Débutant par le cas des séances de plein air traditionnelles, la fédération insiste sur le fait que "les conditions sanitaires imposées à notre pays doivent amener le CNC à n’autoriser aucune de ces manifestations :
- Interdiction de rassemblement de plus de 10 personnes.
- Fermeture des salles de cinéma et réouverture à terme sous réserve de validation de fiches métier par la DGS/DGT pour garantir la sécurité sanitaire du public (ce qui n’est bien sûr pas le cas des organisateurs de plein air).
- Impossibilité de garantir les règles de distanciation physique lors d’une telle manifestation alors que le public sera nombreux, libre de ses déplacements, sans que l’organisateur ne puisse jamais le contrôler.
- Nécessité de cohérence de la réglementation et de son application pour un spectacle très proche : pourquoi laisser fermer des lieux plus sûrs et plus encadrés et ouvrir des manifestations où aucune règle ne peut être respectée ?
- Risque sanitaire majeur rendu possible par une autorisation que le CNC accorderait, et par conséquent risque majeur pour les salles de cinéma qui pâtiraient en communication comme par la réaction des pouvoirs publics qui prolongeraient la fermeture des cinémas.
- Utilisation de l’argent public pour des manifestations événementielles alors que les collectivités devraient le concentrer sur la réouverture des salles".

En conséquence, la fédération demande au CNC de "n’autoriser aucune projection en plein air, notamment au titre de l’alinéa 2 de l’article L 214-6 du code du cinéma qui prévoit de tenir compte de la situation locale de l'exploitation".

Sur le sujet spécifique des drive-in, la FNCF demande cette fois "l’application extrêmement stricte du dispositif réglementaire en vigueur", autour de trois points :
- "Garantie du respect des conditions sanitaires par la validation par la DGS/DGT d’un protocole sanitaire précis, à l’identique de l’ensemble des branches professionnelles de notre pays.
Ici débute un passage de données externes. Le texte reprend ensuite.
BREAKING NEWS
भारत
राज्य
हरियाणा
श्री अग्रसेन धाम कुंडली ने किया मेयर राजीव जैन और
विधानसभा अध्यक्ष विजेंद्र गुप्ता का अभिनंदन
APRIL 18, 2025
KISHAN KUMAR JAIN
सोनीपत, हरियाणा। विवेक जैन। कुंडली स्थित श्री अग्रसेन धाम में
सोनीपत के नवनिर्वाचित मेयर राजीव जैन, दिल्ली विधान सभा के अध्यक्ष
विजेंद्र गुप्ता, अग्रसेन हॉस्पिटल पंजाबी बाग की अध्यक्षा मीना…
Il n’y a aucune raison que ces initiatives échappent à la règle générale et mettent en péril les spectateurs et les salariés. Ce protocole devra être consultable.
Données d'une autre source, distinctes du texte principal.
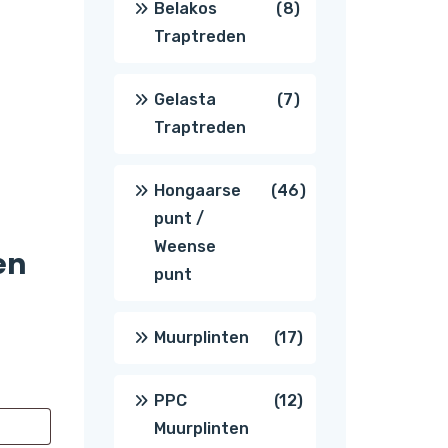
8
Belakos
8
Traptreden
producten
7
Gelasta
7
Traptreden
producten
46
Hongaarse
46
punt /
producten
Weense
en
punt
17
Muurplinten
17
producten
12
PPC
12
Muurplinten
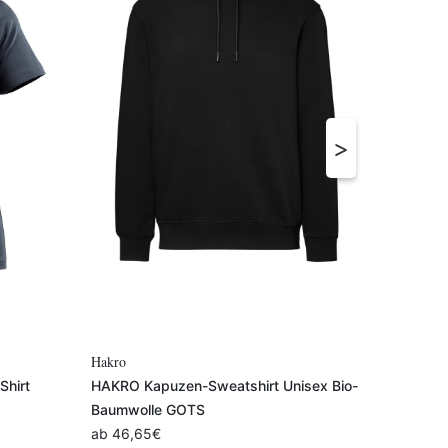
Variante auswählen
Hakro
B&C
hirt
HAKRO Kapuzen-Sweatshirt Unisex Bio-
B&C Ins
Baumwolle GOTS
ab
7,85
ab
46,65
€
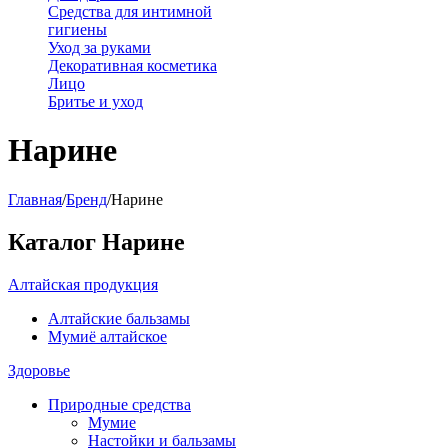
Средства для интимной
гигиены
Уход за руками
Декоративная косметика
Лицо
Бритье и уход
Нарине
Главная
/
Бренд
/
Нарине
Каталог Нарине
Алтайская продукция
Алтайские бальзамы
Мумиё алтайское
Здоровье
Природные средства
Мумие
Настойки и бальзамы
- Application très stricte de la procédure d’autorisation et notamment des avis en DRAC avec consultation obligatoire du groupe d’experts (compte tenu de la situation particulière de la période actuelle et de la nécessité de tenir compte de la situation locale de l'exploitation).
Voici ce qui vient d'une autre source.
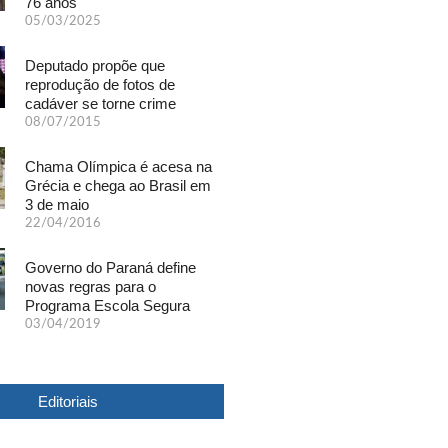
76 anos
05/03/2025
Deputado propõe que
reprodução de fotos de
cadáver se torne crime
08/07/2015
Chama Olímpica é acesa na
Grécia e chega ao Brasil em
3 de maio
22/04/2016
Governo do Paraná define
novas regras para o
Programa Escola Segura
03/04/2019
Editoriais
- Engagement de la collectivité sur un plan de soutien des salles de cinéma locales transmis au CNC".

En conclusion, la fédération "regrette profondément les dégâts médiatiques et économiques que provoqueront ces manifestations qui détournent les spectateurs, les médias, l’administration locale et nationale du seul combat à mener : la réouverture des salles, seul lieu structurant et pérenne de la culture cinématographique".